Finding local max or local min values

Determine where f(x)=8x^{3}+18x^{2}-24x-9 has any local maximum or local minimum values.

What I did:

f'(x)=24x^{2}+36x-24

0=24x^{2}+36x-24

0=12(x+2)(2x-1)

x=-2, (1/2)

After getting the critical numbers, I'm not really sure where to go on from there because of the answers given.

Can someone explain to me about finding local max and min a bit.

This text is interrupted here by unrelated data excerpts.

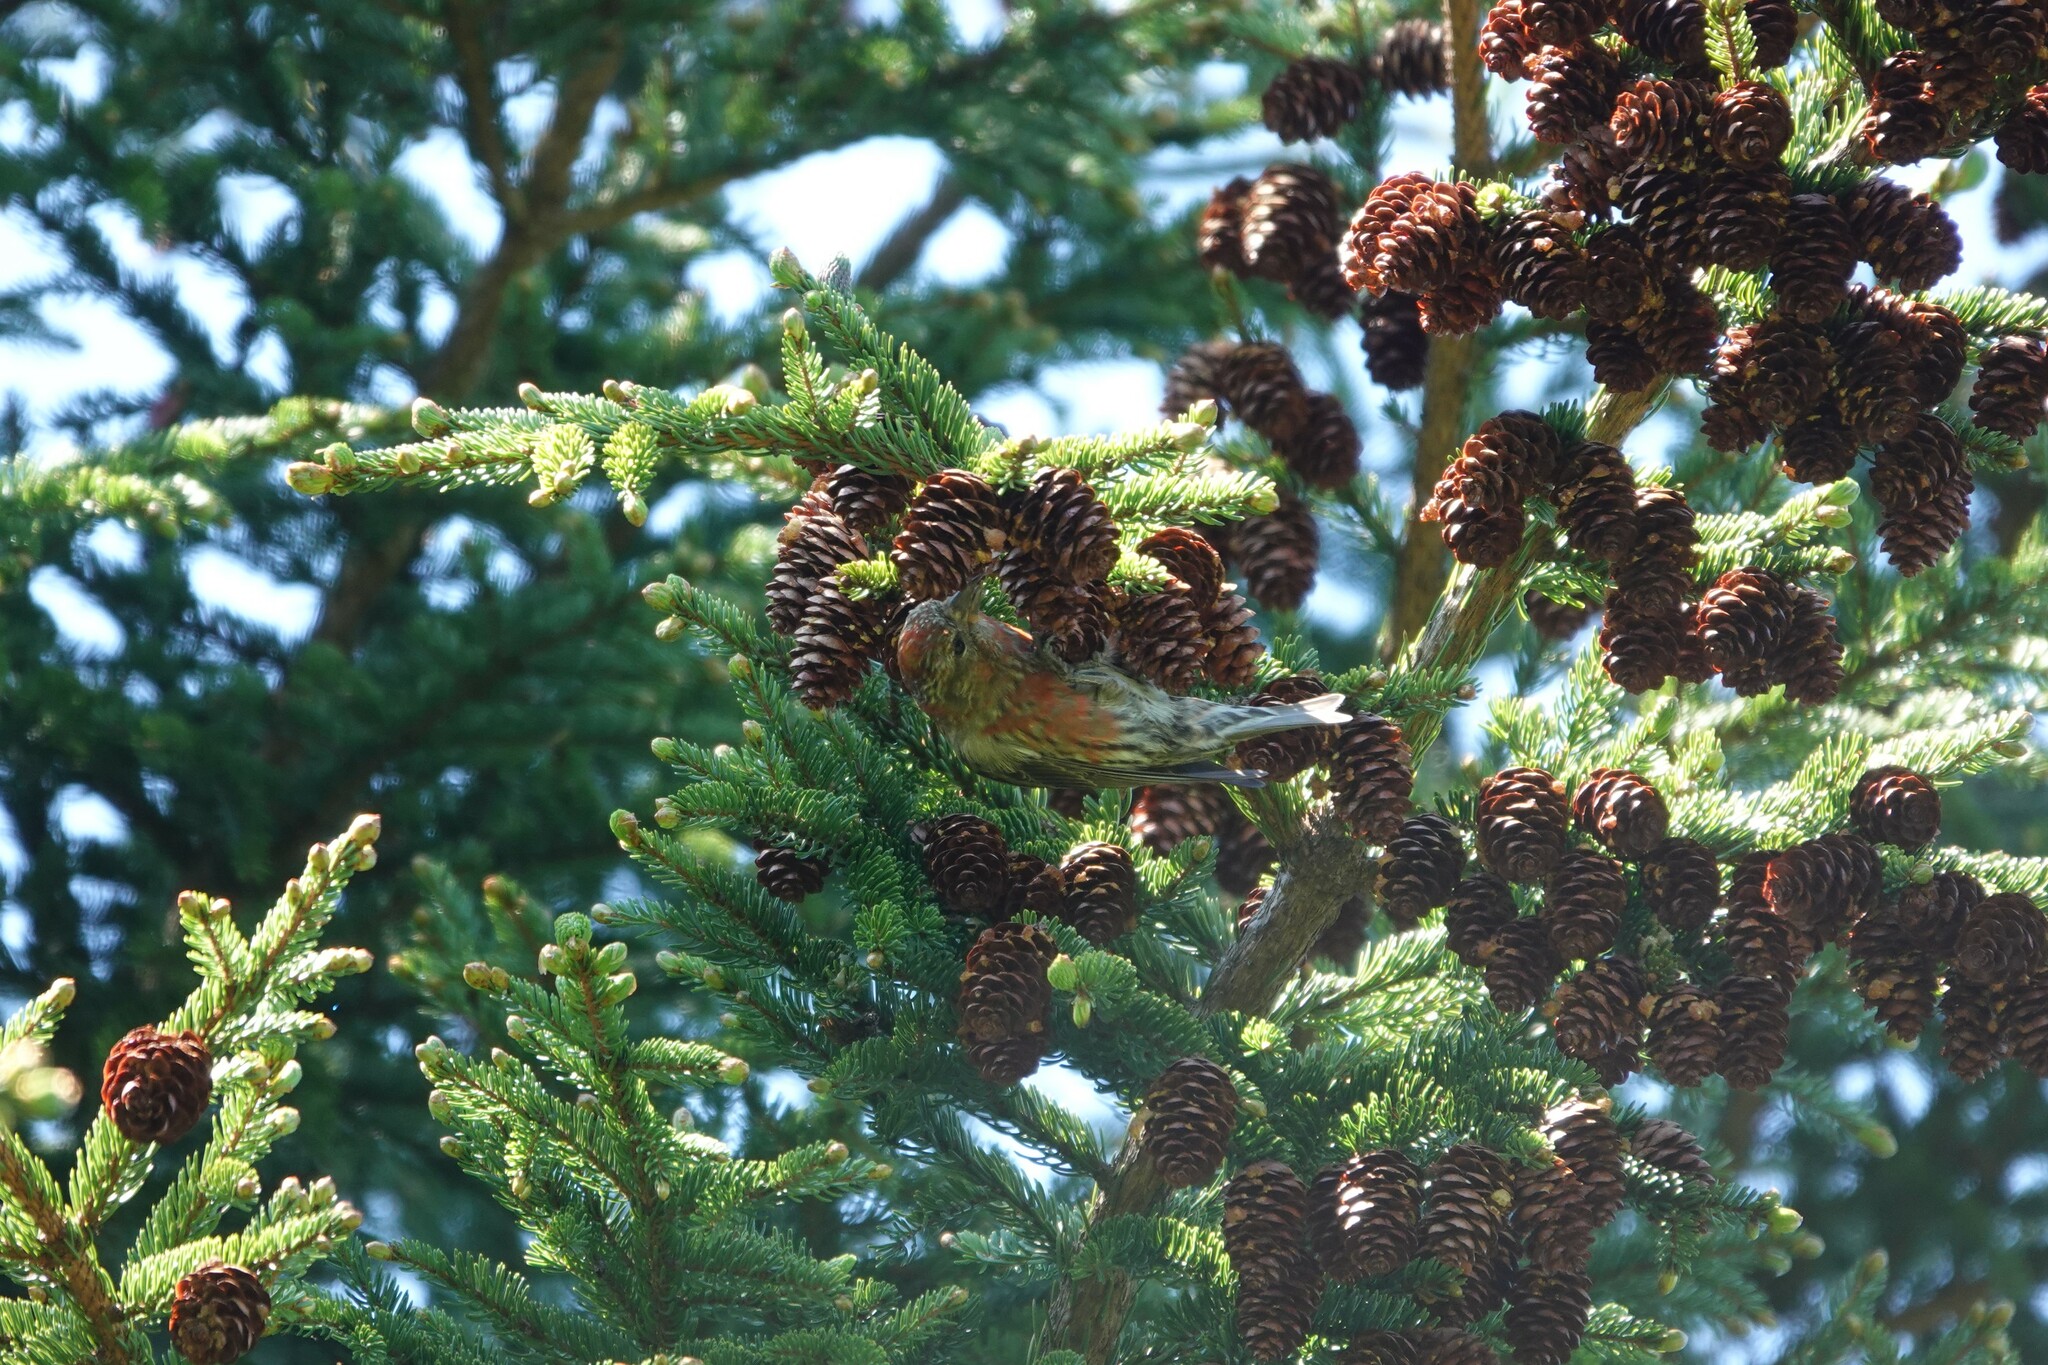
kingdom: Animalia
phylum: Chordata
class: Aves
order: Passeriformes
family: Fringillidae
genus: Loxia
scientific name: Loxia curvirostra
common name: Red crossbill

**From the multiple choice answers that were given, it was either**

a. local max at x=3/4, local min at x=-4/3

b. local max at x=-3/4, local min at x=4/3

c. local max at x=4/3, local x=-3/4

d. local max at x=-4/3, local min at x=3/4

Re: Finding local max or local min values

Try checking the second derivative at each of the critical points. If it's negative at that point you have a maximum, if it's positive at that point you have a minimum. If it's 0 at that point the test is inconclusive...

Re: Finding local max or local min values

Quote:

Originally Posted by

**Prove It** Try checking the second derivative at each of the critical points. If it's negative at that point you have a maximum, if it's positive at that point you have a minimum. If it's 0 at that point the test is inconclusive...

Ok, so the second derivative would be like: f''(x)=58x+36

f''(-1)=58(-1)+36=-58+36=-22 max

f''(1)=58(1)+36=58+36=94 min

But I was wondering, isn't the second derivative test used to find max extremas and min extremas? Or I'm thinking of something different. Or is it the same as local maximum and minimum.

But anyway, so since I know what's the min and max, would I just plug the critical numbers back into the original equation right?

But... when I plug in 1, and -1, the numbers don't come out like the fractions in one of the multiple choice answers. So I'm not sure.

Re: Finding local max or local min values

Why are you evaluating the second derivative at 1 and -1? Your critical points are where x = 1/2 and x = -2...